В весну сорок первого половодьем выбило под одним из боковых корней старого дуба довольно просторное углубление, и уже на следующий год, расширив его, в Соловьином логу поселилась волчья семья, перекочевавшая сюда откуда-то из слепненских лесов, и вот уже больше десяти лет почти каждую весну в логове появлялись слепые, беспомощные щенята; мать-волчица тщательно вылизывала их горячим шершавым языком, они росли, играли, затем, в свое время, родители уводили их в леса, и там, пройдя последнюю ступень науки борьбы за жизнь, выводок рассеивался, образовывались новые пары, отыскивали для себя еще не занятые места обитания, гибли в облавах, а то и в ожесточенных схватках друг с другом за право на любовь и продолжение рода.

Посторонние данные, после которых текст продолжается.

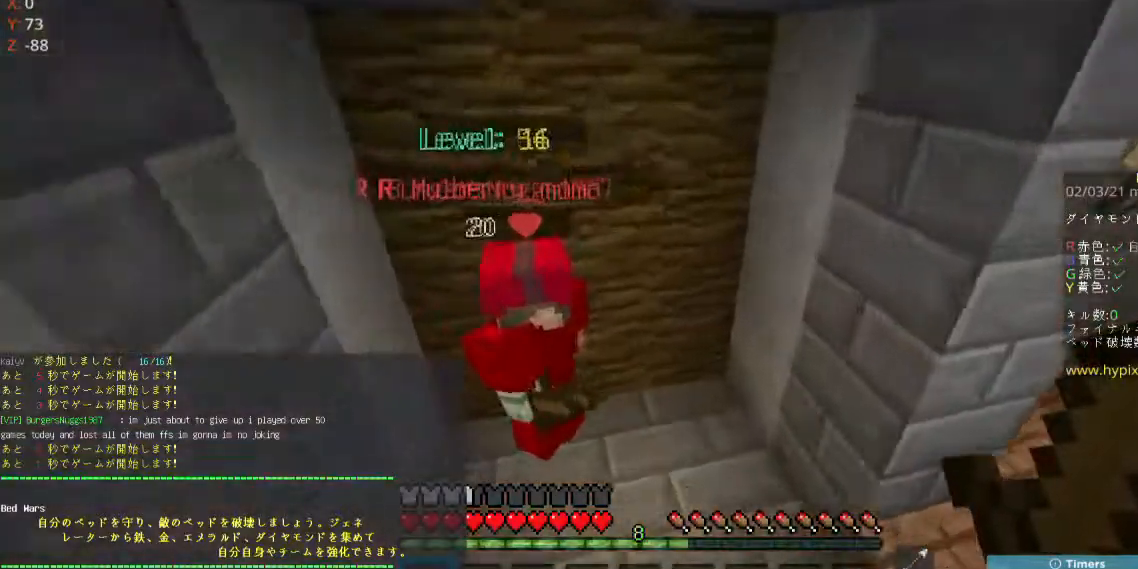
{"keys": [], "mouse": [], "events": [[267, "w", "up"], [333, "s", "down"], [367, "a", "up"], [500, "s", "up"]]}
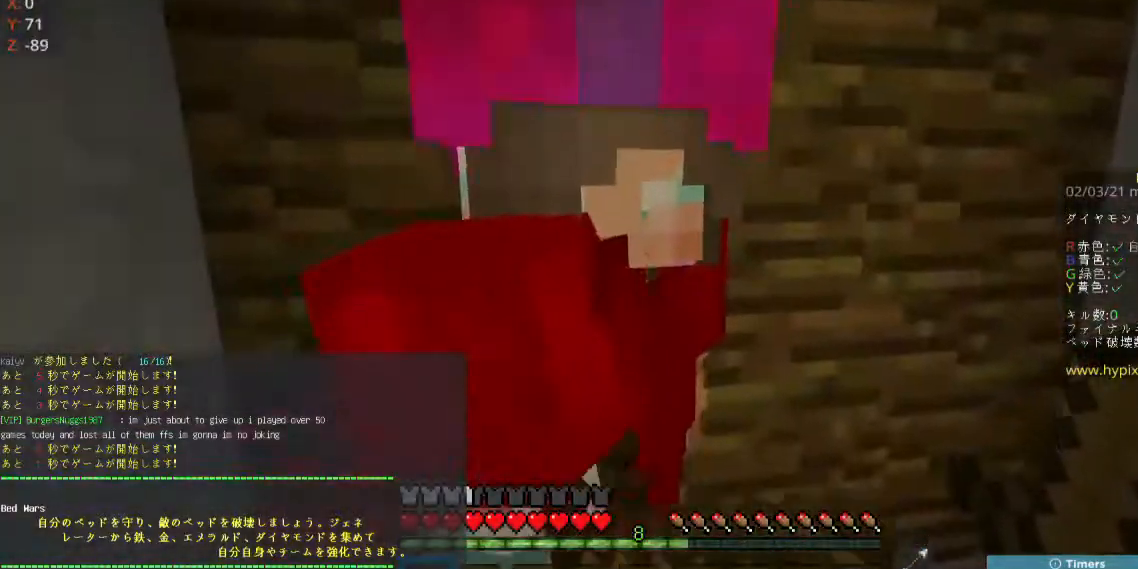
{"keys": ["d"], "mouse": [], "events": [[133, "d", "down"]]}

В войну и в первые послевоенные, годы, за исключением осени и лета сорок шестого, волчьему семейству в Соловьином логу жилось недурно, корма хватало, но последнее время волчицу, небольшую, матерую, начинавшуюся уже стареть, всякий раз охватывало беспокойство; деятельность людей все ближе и ближе подбиралась к логову, постепенно редели, исчезали поднявшиеся было в войну березовые перелески в полях, увеличивалось число охотников, и уже не один из них пытался отыскать волчье логово, потому что нет-нет да и натыкался на характерные ровные волчьи следы или на крупного, широколобого самца с тускневшей слегка спиной; зверь был хитер и опытен, но в первые два-три месяца после появления щенков ему приходилось трудновато, и порой зазевавшиеся собаки бесследно исчезали и из самих Густищ. Голод и безвыходное положение заглушали даже древний инстинкт — не трогать добычу ближе семи — десяти верст вокруг логова. И волчица всякий раз это каким-то образом чувствовала, хотя пища и доставлялась в логово в виде отрыжки; дольше обычного обнюхивала она в такие моменты пищу, не сразу принимала ее, а подчас у нее вырывалось жалобное ворчание и шерсть на загривке дыбилась. Волк, лежа в стороне, обычно положив лапы на широкий горб вымытого из земли когда-то корня и чутко прислушиваясь к малейшему постороннему звуку или шороху, даже засыпая, улавливал это особое ворчание волчицы и очередной раз обязательно уходил за добычей дальше обычного, иногда и за пятнадцать верст, и возвращался уже засветло; когда он серой бесшумной тенью появлялся у логова; встречавшая его волчица приподнимала голову, и самый кончик ее толстого хвоста слегка вздрагивал.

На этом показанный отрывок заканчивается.